**Given task**. Substitute "division" for every "phylum" in the lines of the items below, leave everything else unchanged, and give those lines again without the pictures.

**Excerpted records**.
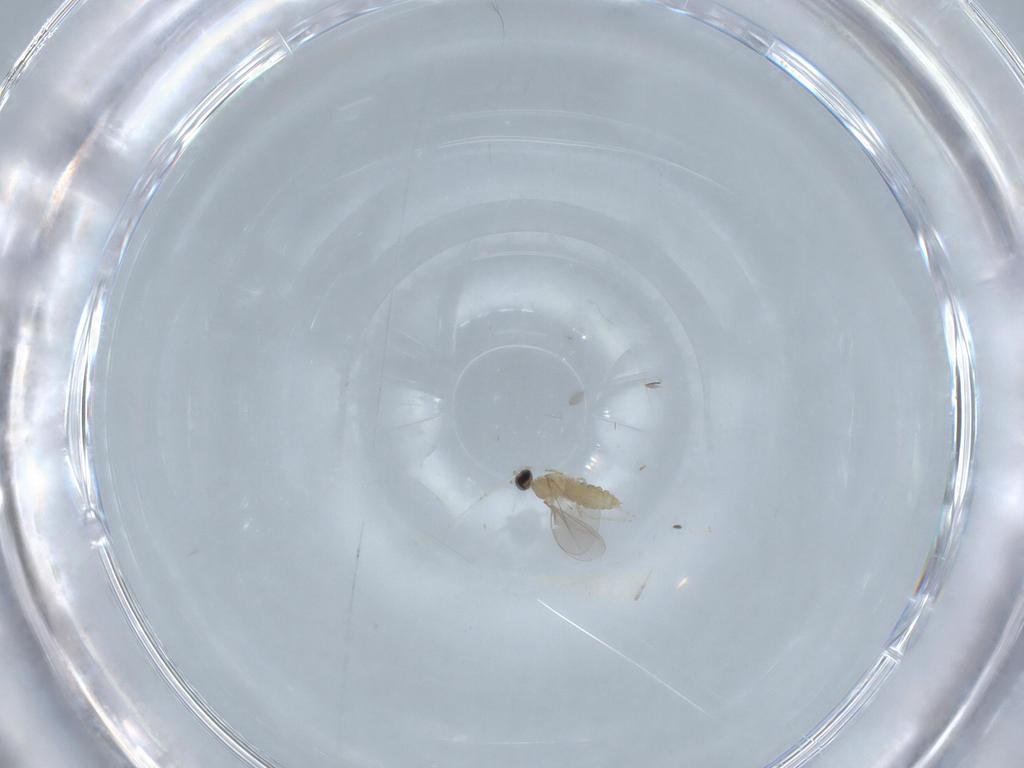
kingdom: Animalia
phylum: Arthropoda
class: Insecta
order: Diptera
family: Cecidomyiidae
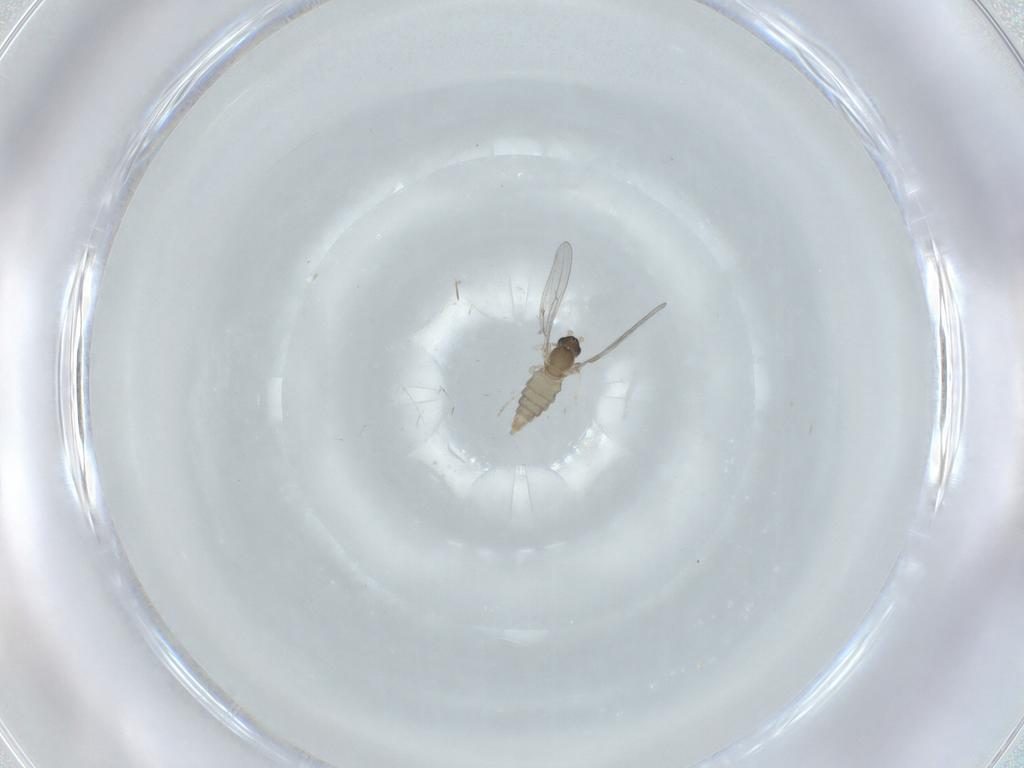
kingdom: Animalia
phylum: Arthropoda
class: Insecta
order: Diptera
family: Cecidomyiidae
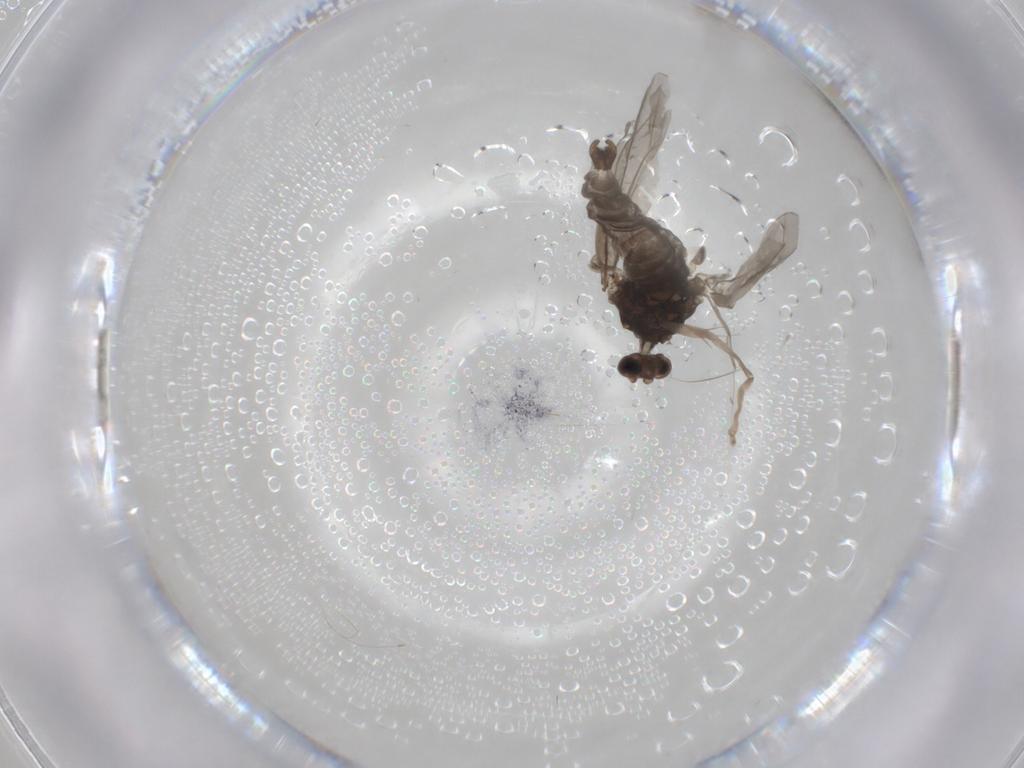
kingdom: Animalia
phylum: Arthropoda
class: Insecta
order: Diptera
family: Cecidomyiidae
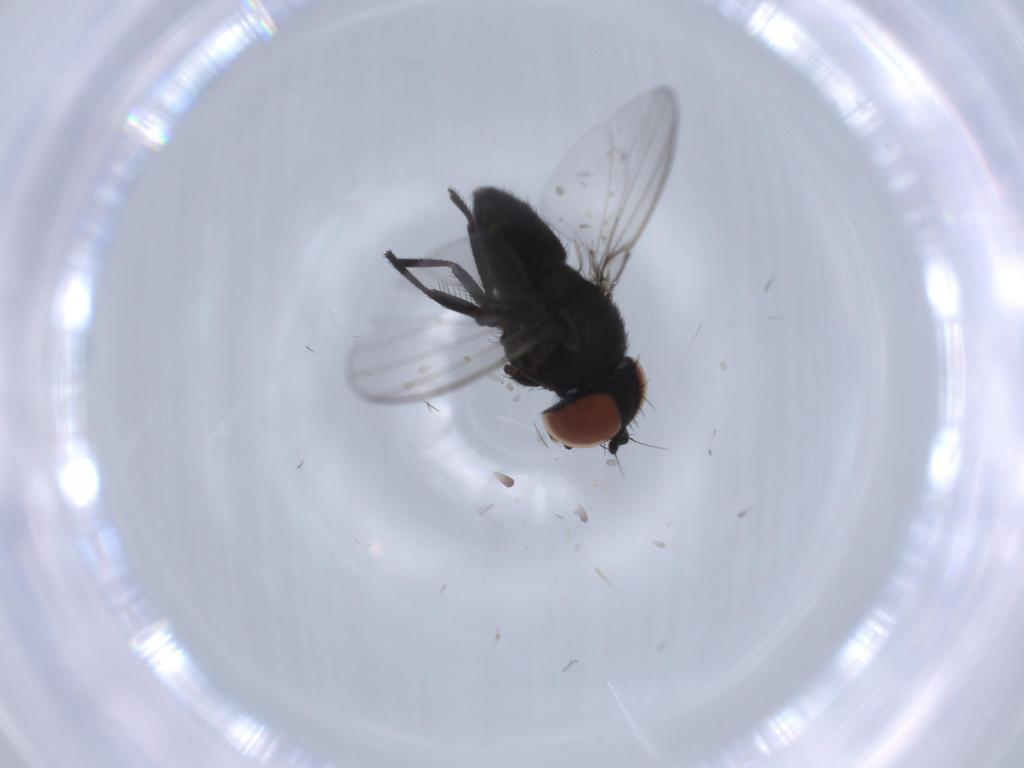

**Finished exercise**.
kingdom: Animalia
division: Arthropoda
class: Insecta
order: Diptera
family: Cecidomyiidae
kingdom: Animalia
division: Arthropoda
class: Insecta
order: Diptera
family: Cecidomyiidae
kingdom: Animalia
division: Arthropoda
class: Insecta
order: Diptera
family: Cecidomyiidae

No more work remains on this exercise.